● ACTIVITY
If a line of the records holds the word "Täby", copy it out.

● ENTRIES SUPPLIED
----

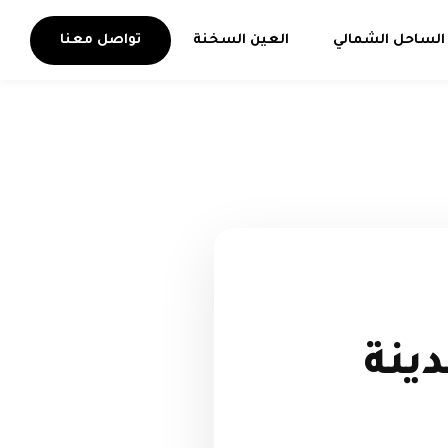
الساحل الشمالي
العين السخنة
تواصل معنا
ينة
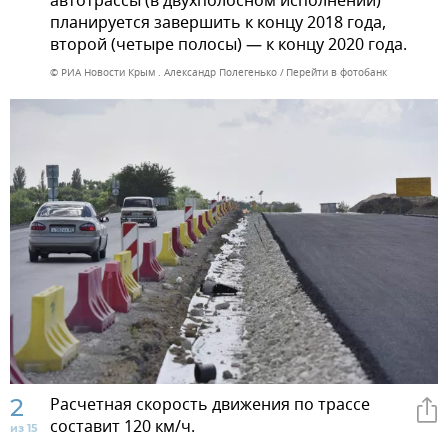
автотрассы (в двухполосном исполнении)
планируется завершить к концу 2018 года,
второй (четыре полосы) — к концу 2020 года.
© РИА Новости Крым . Александр Полегенько
Перейти в фотобанк
2
Расчетная скорость движения по трассе
составит 120 км/ч.
из 15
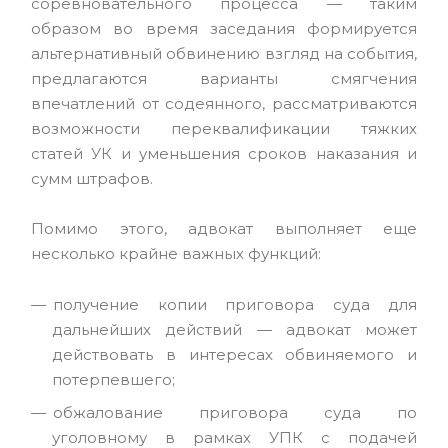
соревновательного процесса — таким
образом во время заседания формируется
альтернативный обвинению взгляд на события,
предлагаются варианты смягчения
впечатлений от содеянного, рассматриваются
возможности переквалификации тяжких
статей УК и уменьшения сроков наказания и
сумм штрафов.
Помимо этого, адвокат выполняет еще
несколько крайне важных функций:
получение копии приговора суда для
дальнейших действий — адвокат может
действовать в интересах обвиняемого и
потерпевшего;
обжалование приговора суда по
уголовному в рамках УПК с подачей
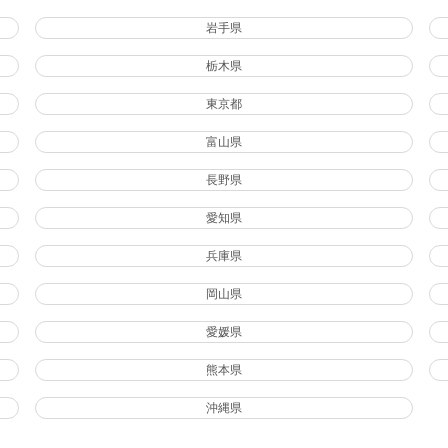
岩手県
栃木県
東京都
富山県
長野県
愛知県
兵庫県
岡山県
愛媛県
熊本県
沖縄県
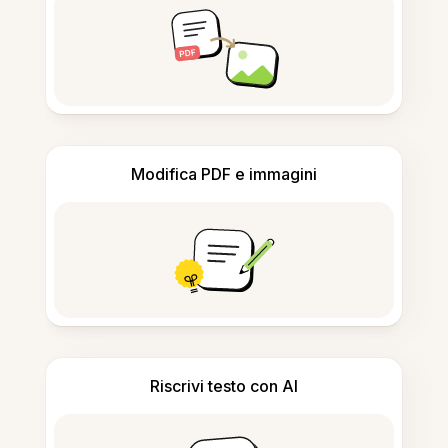
Modifica PDF e immagini
Riscrivi testo con AI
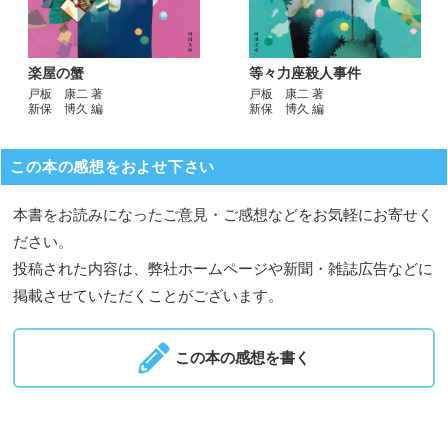
楽屋の蟹
等々力座殺人事件
戸板 康二 著
戸板 康二 著
新保 博久 編
新保 博久 編
この本の感想をおよせ下さい
本書をお読みになったご意見・ご感想などをお気軽にお寄せく
ださい。
投稿された内容は、弊社ホームページや新聞・雑誌広告などに
掲載させていただくことがございます。
この本の感想を書く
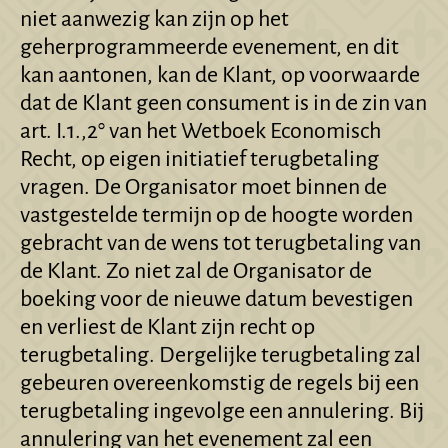
niet aanwezig kan zijn op het
geherprogrammeerde evenement, en dit
kan aantonen, kan de Klant, op voorwaarde
dat de Klant geen consument is in de zin van
art. I.1.,2° van het Wetboek Economisch
Recht, op eigen initiatief terugbetaling
vragen. De Organisator moet binnen de
vastgestelde termijn op de hoogte worden
gebracht van de wens tot terugbetaling van
de Klant. Zo niet zal de Organisator de
boeking voor de nieuwe datum bevestigen
en verliest de Klant zijn recht op
terugbetaling. Dergelijke terugbetaling zal
gebeuren overeenkomstig de regels bij een
terugbetaling ingevolge een annulering. Bij
annulering van het evenement zal een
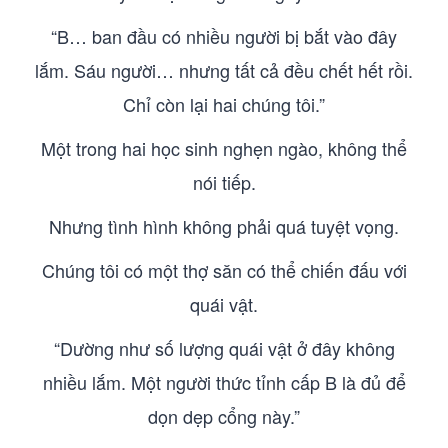
“B… ban đầu có nhiều người bị bắt vào đây
lắm. Sáu người… nhưng tất cả đều chết hết rồi.
Chỉ còn lại hai chúng tôi.”
Một trong hai học sinh nghẹn ngào, không thể
nói tiếp.
Nhưng tình hình không phải quá tuyệt vọng.
Chúng tôi có một thợ săn có thể chiến đấu với
quái vật.
“Dường như số lượng quái vật ở đây không
nhiều lắm. Một người thức tỉnh cấp B là đủ để
dọn dẹp cổng này.”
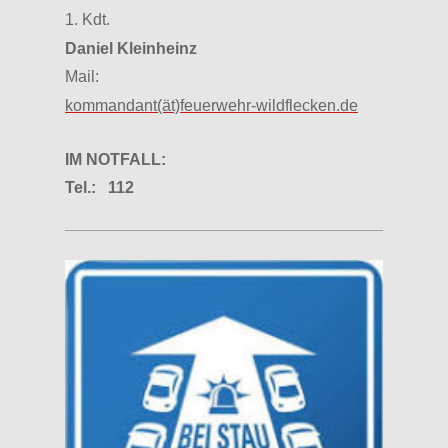
1. Kdt.
Daniel Kleinheinz
Mail:
kommandant(ät)feuerwehr-wildflecken.de
IM NOTFALL:
Tel.: 112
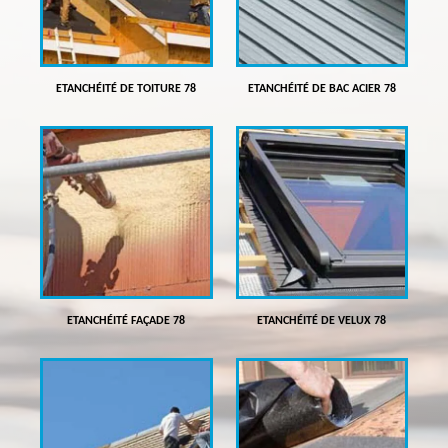
ETANCHÉITÉ DE TOITURE 78
ETANCHÉITÉ DE BAC ACIER 78
ETANCHÉITÉ FAÇADE 78
ETANCHÉITÉ DE VELUX 78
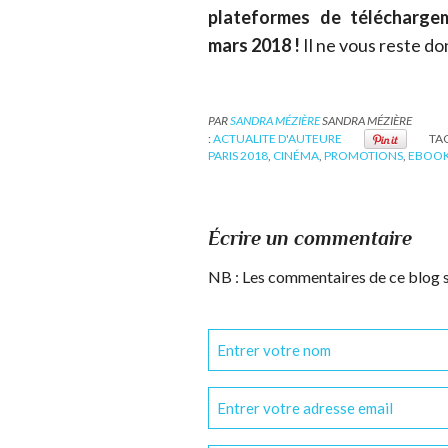
plateformes de téléchargem
mars 2018 !
Il ne vous reste do
PAR
SANDRA MÉZIÈRE
SANDRA MÉZIÈRE
:
ACTUALITE D'AUTEURE
TAG
PARIS 2018
,
CINÉMA
,
PROMOTIONS
,
EBOO
Écrire un commentaire
NB : Les commentaires de ce blog 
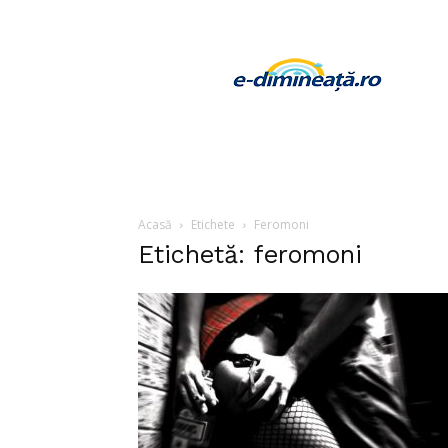
E-
dimineata
Acasă
Etichete
Feromoni
Etichetă: feromoni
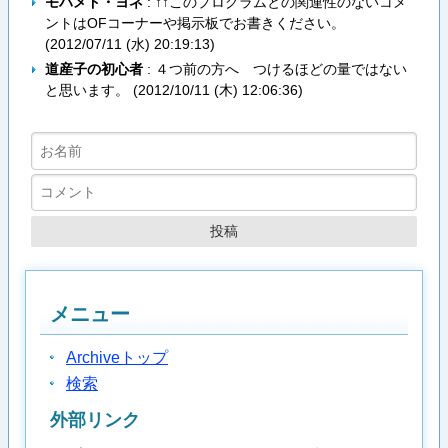
モハメド・ヨネ
: ↑↑このプログラムとの関連性のないコメ
ントはOFコーナーや掲示板でお書きください。
(
2012/07/11 (水) 20:19:13
)
道産子の初心者
: ４つ前の方へ つけるほどの量ではない
と思います。 (
2012/10/11 (木) 12:06:36
)
メニュー
Archiveトップ
検索
外部リンク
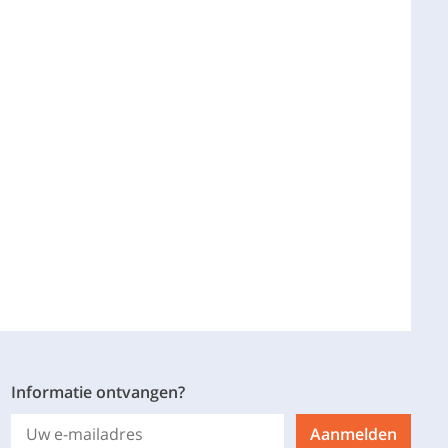
Informatie ontvangen?
Aanmelden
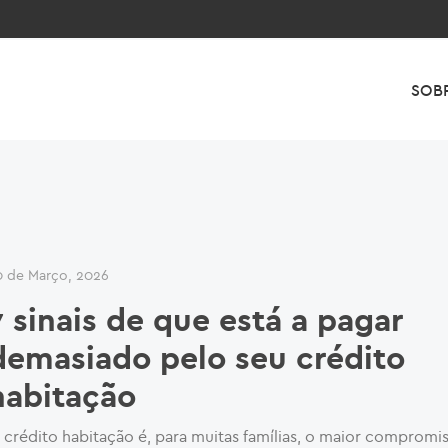
SOB
0 de Março, 2026
7 sinais de que está a pagar
demasiado pelo seu crédito
habitação
 crédito habitação é, para muitas famílias, o maior compromis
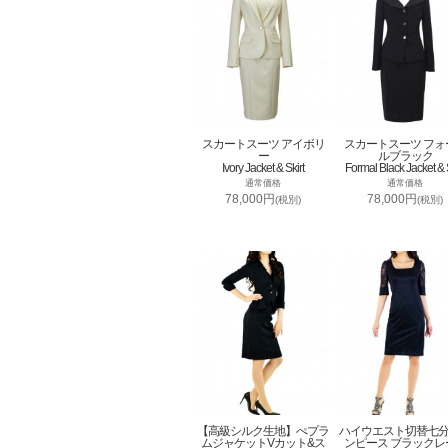
スカートスーツ アイボリ
スカートスーツ フォ
ー
ルブラック
Ivory Jacket & Skirt
Formal Black Jacket & S
通常価格
通常価格
78,000円
78,000円
(税別)
(税別)
【高級シルク生地】ぺプラ
ハイウエスト切替七
ムジャケットVカット&ス
ンピース ブラックレ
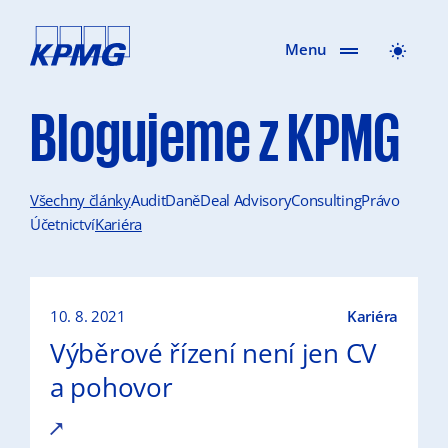
Menu
Blogujeme z KPMG
Všechny články
Audit
Daně
Deal Advisory
Consulting
Právo
Účetnictví
Kariéra
10. 8. 2021
Kariéra
Výběrové řízení není jen CV
a pohovor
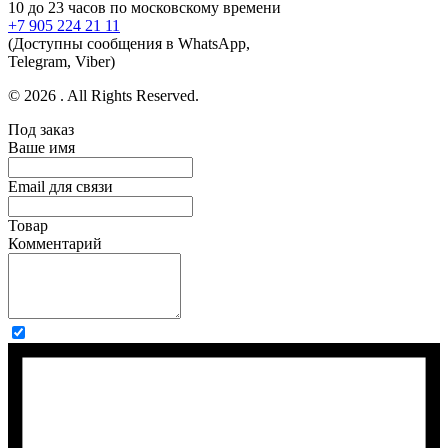
10 до 23 часов по московскому времени
+7 905 224 21 11
(Доступны сообщения в WhatsApp,
Telegram, Viber)
© 2026 . All Rights Reserved.
Под заказ
Ваше имя
Email для связи
Товар
Комментарий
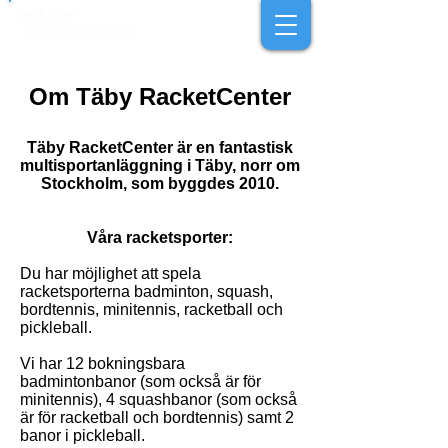
Om Täby RacketCenter
Täby RacketCenter är en fantastisk
multisportanläggning i Täby, norr om
Stockholm, som byggdes 2010.
Våra racketsporter:
Du har möjlighet att spela
racketsporterna badminton, squash,
bordtennis, minitennis, racketball och
pickleball.
Vi har 12 bokningsbara
badmintonbanor (som också är för
minitennis), 4 squashbanor (som också
är för racketball och bordtennis) samt 2
banor i pickleball.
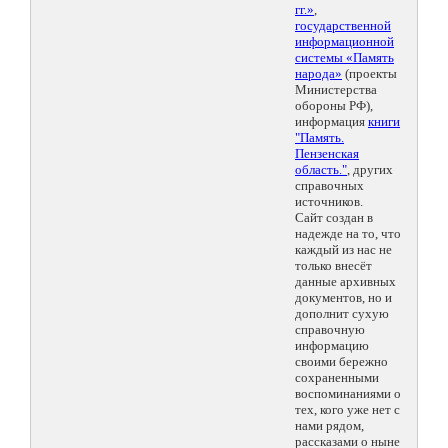
гг.»
,
государственной
информационной
системы «Память
народа»
(проекты
Министерства
обороны РФ),
информация
книги
"Память.
Пензенская
область."
, других
справочных
источников.
Сайт создан в
надежде на то, что
каждый из нас не
только внесёт
данные архивных
документов, но и
дополнит сухую
справочную
информацию
своими бережно
сохраненными
воспоминаниями о
тех, кого уже нет с
нами рядом,
рассказами о ныне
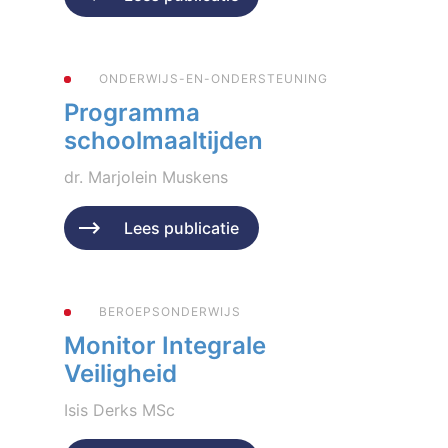
ONDERWIJS-EN-ONDERSTEUNING
Programma
schoolmaaltijden
dr. Marjolein Muskens
Geplaatst op 9 januari 2024
Lees publicatie
BEROEPSONDERWIJS
Monitor Integrale
Veiligheid
Isis Derks MSc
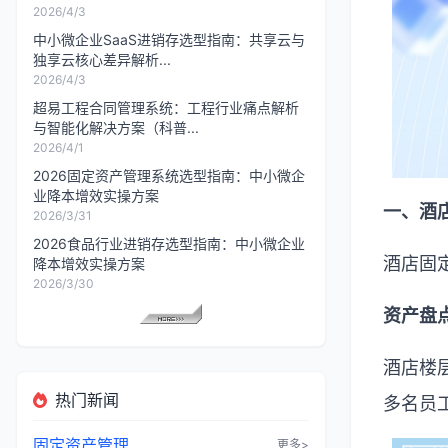
2026/4/3
中小微企业SaaS进销存选型指南：共享云与
独享云核心差异解析...
2026/4/3
超易工程合同管理系统：工程行业痛点解析
与智能化解决方案（科普...
2026/4/1
2026固定资产管理系统选型指南：中小微企
业降本增效实操方案
一、酒
2026/3/31
2026食品行业进销存选型指南：中小微企业
酒店固
降本增效实操方案
2026/3/30
资产盘
酒店楼
热门新闻
多名员
固定资产管理
更多>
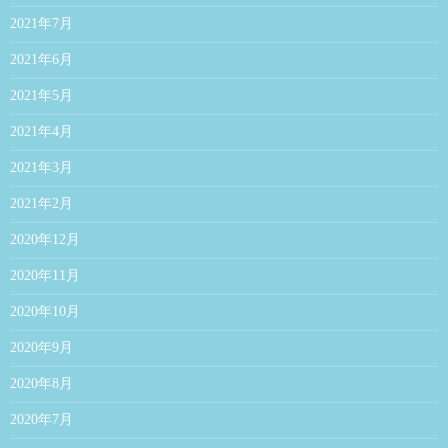
2021年7月
2021年6月
2021年5月
2021年4月
2021年3月
2021年2月
2020年12月
2020年11月
2020年10月
2020年9月
2020年8月
2020年7月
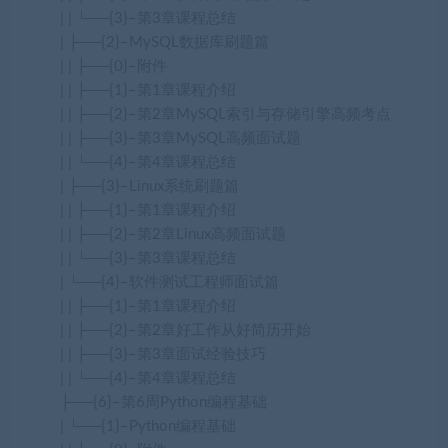
| | └──{3}–第3章课程总结
| ├──{2}–MySQL数据库刷题篇
| | ├──{0}–附件
| | ├──{1}–第1章课程介绍
| | ├──{2}–第2章MySQL索引与存储引擎高频考点
| | ├──{3}–第3章MySQL高频面试题
| | └──{4}–第4章课程总结
| ├──{3}–Linux系统刷题篇
| | ├──{1}–第1章课程介绍
| | ├──{2}–第2章Linux高频面试题
| | └──{3}–第3章课程总结
| └──{4}–软件测试工程师面试篇
| | ├──{1}–第1章课程介绍
| | ├──{2}–第2章好工作从好简历开始
| | ├──{3}–第3章面试经验技巧
| | └──{4}–第4章课程总结
├──{6}–第6周Python编程基础
| └──{1}–Python编程基础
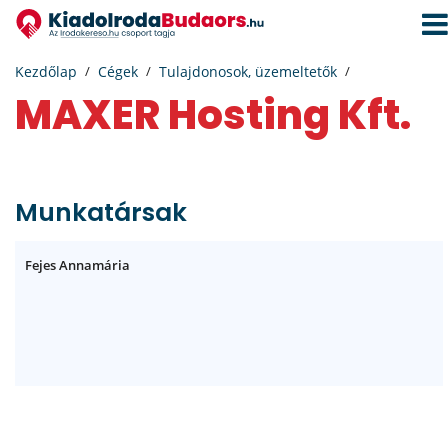
Navi
aktiv
Kezdőlap
Cégek
Tulajdonosok, üzemeltetők
MAXER Hosting Kft.
Munkatársak
Fejes Annamária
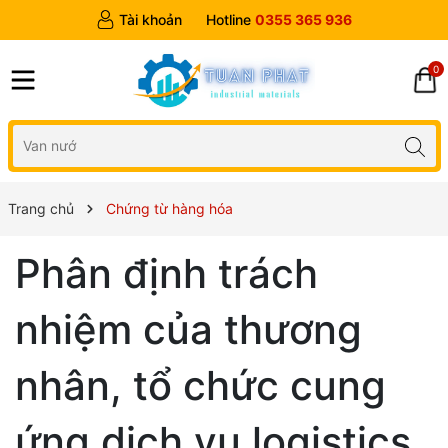
Tài khoản
Hotline
0355 365 936
0
Trang chủ
Chứng từ hàng hóa
Phân định trách
nhiệm của thương
nhân, tổ chức cung
ứng dịch vụ logistics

----

● EXERCISE RESPONSE
Om Täby RacketCenter
Täby RacketCenter är en fantastisk
multisportanläggning i Täby, norr om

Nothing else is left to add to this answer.